[Saved entries]
'''

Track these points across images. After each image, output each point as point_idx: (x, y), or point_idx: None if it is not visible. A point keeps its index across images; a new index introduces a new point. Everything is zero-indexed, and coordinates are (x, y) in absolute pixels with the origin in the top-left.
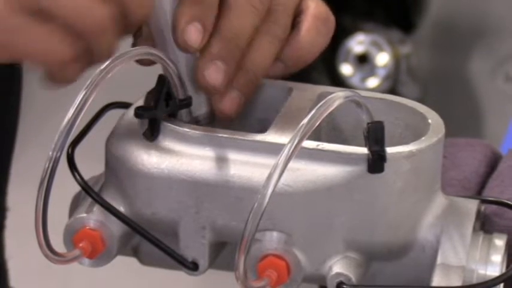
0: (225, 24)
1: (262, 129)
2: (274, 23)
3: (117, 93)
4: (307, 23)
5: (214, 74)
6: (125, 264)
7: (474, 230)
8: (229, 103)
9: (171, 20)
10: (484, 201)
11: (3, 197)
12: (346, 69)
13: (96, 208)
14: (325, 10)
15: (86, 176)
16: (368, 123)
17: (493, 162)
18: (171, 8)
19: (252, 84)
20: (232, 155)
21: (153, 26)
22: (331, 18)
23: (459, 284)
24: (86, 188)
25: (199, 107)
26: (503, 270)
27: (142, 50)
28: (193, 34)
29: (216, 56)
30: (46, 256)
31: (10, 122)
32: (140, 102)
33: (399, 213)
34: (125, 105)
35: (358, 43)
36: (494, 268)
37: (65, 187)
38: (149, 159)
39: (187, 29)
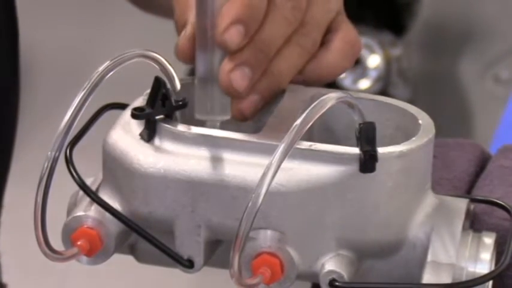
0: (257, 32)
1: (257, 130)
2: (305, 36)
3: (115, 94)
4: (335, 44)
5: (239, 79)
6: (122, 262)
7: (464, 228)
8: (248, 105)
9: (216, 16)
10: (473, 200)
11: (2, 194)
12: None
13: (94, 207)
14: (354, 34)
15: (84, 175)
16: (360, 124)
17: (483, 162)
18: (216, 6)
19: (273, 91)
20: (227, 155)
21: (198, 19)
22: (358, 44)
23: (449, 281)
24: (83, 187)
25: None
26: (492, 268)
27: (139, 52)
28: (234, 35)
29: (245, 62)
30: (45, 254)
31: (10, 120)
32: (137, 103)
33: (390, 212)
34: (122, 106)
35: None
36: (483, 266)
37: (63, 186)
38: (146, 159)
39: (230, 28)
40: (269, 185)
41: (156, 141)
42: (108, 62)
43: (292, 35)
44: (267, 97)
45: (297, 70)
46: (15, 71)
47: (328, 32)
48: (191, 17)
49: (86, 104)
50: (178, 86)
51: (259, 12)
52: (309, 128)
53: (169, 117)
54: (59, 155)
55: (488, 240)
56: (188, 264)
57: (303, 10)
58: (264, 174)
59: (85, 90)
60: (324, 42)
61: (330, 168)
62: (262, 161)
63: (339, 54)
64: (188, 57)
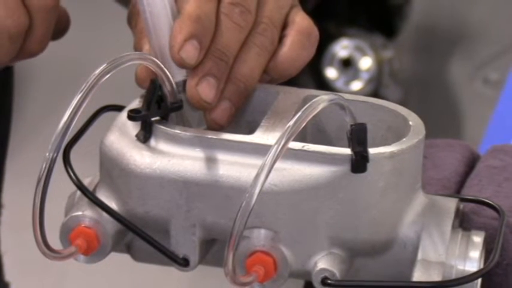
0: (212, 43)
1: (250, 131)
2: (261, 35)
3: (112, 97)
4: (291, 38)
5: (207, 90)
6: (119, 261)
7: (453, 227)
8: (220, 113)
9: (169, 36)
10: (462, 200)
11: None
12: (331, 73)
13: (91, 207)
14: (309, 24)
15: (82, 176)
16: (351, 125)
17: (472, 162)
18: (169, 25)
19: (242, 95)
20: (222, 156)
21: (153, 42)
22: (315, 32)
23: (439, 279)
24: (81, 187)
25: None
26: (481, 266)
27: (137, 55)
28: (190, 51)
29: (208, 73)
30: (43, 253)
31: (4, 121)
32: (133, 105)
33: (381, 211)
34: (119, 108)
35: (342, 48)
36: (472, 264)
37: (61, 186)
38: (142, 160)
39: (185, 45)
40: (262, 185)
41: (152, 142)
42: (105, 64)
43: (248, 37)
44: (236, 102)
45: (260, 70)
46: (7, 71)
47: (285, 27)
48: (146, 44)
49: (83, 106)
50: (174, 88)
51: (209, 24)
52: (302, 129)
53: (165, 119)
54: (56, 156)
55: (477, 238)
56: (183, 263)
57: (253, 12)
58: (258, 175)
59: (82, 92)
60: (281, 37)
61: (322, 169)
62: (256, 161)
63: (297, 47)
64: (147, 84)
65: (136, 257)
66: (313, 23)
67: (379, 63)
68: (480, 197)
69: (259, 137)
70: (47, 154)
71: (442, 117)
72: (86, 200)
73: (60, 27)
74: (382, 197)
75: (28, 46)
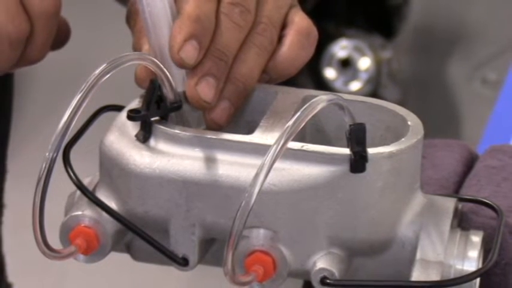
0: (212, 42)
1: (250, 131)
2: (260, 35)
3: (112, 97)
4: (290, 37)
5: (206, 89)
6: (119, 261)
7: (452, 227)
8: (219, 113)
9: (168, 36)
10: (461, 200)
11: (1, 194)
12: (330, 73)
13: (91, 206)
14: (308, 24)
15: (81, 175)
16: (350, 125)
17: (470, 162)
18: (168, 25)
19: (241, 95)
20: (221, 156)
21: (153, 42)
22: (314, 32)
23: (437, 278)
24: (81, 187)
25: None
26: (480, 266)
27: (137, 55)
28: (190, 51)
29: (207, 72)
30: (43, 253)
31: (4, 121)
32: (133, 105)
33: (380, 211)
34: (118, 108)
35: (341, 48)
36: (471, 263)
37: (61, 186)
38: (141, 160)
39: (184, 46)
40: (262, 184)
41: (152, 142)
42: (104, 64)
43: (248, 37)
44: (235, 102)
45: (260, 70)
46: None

'''

▶ PROBLEM REQUIREMENTS:
Every word of the data should be reproduced exactly; please omit any pictures.

▶ PROBLEM SOLUTION:
Track these points across images. After each image, output each point as point_idx: (x, y), or point_idx: None if it is not visible. A point keeps its index across images; a new index introduces a new point. Everything is zero-indexed, and coordinates are (x, y) in absolute pixels with the origin in the top-left.
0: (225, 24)
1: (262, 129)
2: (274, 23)
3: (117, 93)
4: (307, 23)
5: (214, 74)
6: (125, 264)
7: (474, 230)
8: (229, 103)
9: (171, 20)
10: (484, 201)
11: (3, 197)
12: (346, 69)
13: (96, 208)
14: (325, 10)
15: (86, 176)
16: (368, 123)
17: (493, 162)
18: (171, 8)
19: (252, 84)
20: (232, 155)
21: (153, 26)
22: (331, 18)
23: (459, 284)
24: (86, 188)
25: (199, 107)
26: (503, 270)
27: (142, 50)
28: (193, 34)
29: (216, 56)
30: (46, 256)
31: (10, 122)
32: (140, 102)
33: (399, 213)
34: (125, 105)
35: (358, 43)
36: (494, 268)
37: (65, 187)
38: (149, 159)
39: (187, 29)
0: (257, 32)
1: (257, 130)
2: (305, 36)
3: (115, 94)
4: (335, 44)
5: (239, 79)
6: (122, 262)
7: (464, 228)
8: (248, 105)
9: (216, 16)
10: (473, 200)
11: (2, 194)
12: None
13: (94, 207)
14: (354, 34)
15: (84, 175)
16: (360, 124)
17: (483, 162)
18: (216, 6)
19: (273, 91)
20: (227, 155)
21: (198, 19)
22: (358, 44)
23: (449, 281)
24: (83, 187)
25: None
26: (492, 268)
27: (139, 52)
28: (234, 35)
29: (245, 62)
30: (45, 254)
31: (10, 120)
32: (137, 103)
33: (390, 212)
34: (122, 106)
35: None
36: (483, 266)
37: (63, 186)
38: (146, 159)
39: (230, 28)
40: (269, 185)
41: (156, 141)
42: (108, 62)
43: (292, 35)
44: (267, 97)
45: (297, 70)
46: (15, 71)
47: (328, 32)
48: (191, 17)
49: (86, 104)
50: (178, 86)
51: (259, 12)
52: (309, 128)
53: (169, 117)
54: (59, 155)
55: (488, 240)
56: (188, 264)
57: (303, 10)
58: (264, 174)
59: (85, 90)
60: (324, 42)
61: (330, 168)
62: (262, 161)
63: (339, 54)
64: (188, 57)
0: (212, 43)
1: (250, 131)
2: (261, 35)
3: (112, 97)
4: (291, 38)
5: (207, 90)
6: (119, 261)
7: (453, 227)
8: (220, 113)
9: (169, 36)
10: (462, 200)
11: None
12: (331, 73)
13: (91, 207)
14: (309, 24)
15: (82, 176)
16: (351, 125)
17: (472, 162)
18: (169, 25)
19: (242, 95)
20: (222, 156)
21: (153, 42)
22: (315, 32)
23: (439, 279)
24: (81, 187)
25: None
26: (481, 266)
27: (137, 55)
28: (190, 51)
29: (208, 73)
30: (43, 253)
31: (4, 121)
32: (133, 105)
33: (381, 211)
34: (119, 108)
35: (342, 48)
36: (472, 264)
37: (61, 186)
38: (142, 160)
39: (185, 45)
40: (262, 185)
41: (152, 142)
42: (105, 64)
43: (248, 37)
44: (236, 102)
45: (260, 70)
46: (7, 71)
47: (285, 27)
48: (146, 44)
49: (83, 106)
50: (174, 88)
51: (209, 24)
52: (302, 129)
53: (165, 119)
54: (56, 156)
55: (477, 238)
56: (183, 263)
57: (253, 12)
58: (258, 175)
59: (82, 92)
60: (281, 37)
61: (322, 169)
62: (256, 161)
63: (297, 47)
64: (147, 84)
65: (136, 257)
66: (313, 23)
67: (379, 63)
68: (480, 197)
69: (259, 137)
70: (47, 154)
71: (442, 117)
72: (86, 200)
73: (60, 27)
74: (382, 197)
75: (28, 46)
0: (212, 42)
1: (250, 131)
2: (260, 35)
3: (112, 97)
4: (290, 37)
5: (206, 89)
6: (119, 261)
7: (452, 227)
8: (219, 113)
9: (168, 36)
10: (461, 200)
11: (1, 194)
12: (330, 73)
13: (91, 206)
14: (308, 24)
15: (81, 175)
16: (350, 125)
17: (470, 162)
18: (168, 25)
19: (241, 95)
20: (221, 156)
21: (153, 42)
22: (314, 32)
23: (437, 278)
24: (81, 187)
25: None
26: (480, 266)
27: (137, 55)
28: (190, 51)
29: (207, 72)
30: (43, 253)
31: (4, 121)
32: (133, 105)
33: (380, 211)
34: (118, 108)
35: (341, 48)
36: (471, 263)
37: (61, 186)
38: (141, 160)
39: (184, 46)
40: (262, 184)
41: (152, 142)
42: (104, 64)
43: (248, 37)
44: (235, 102)
45: (260, 70)
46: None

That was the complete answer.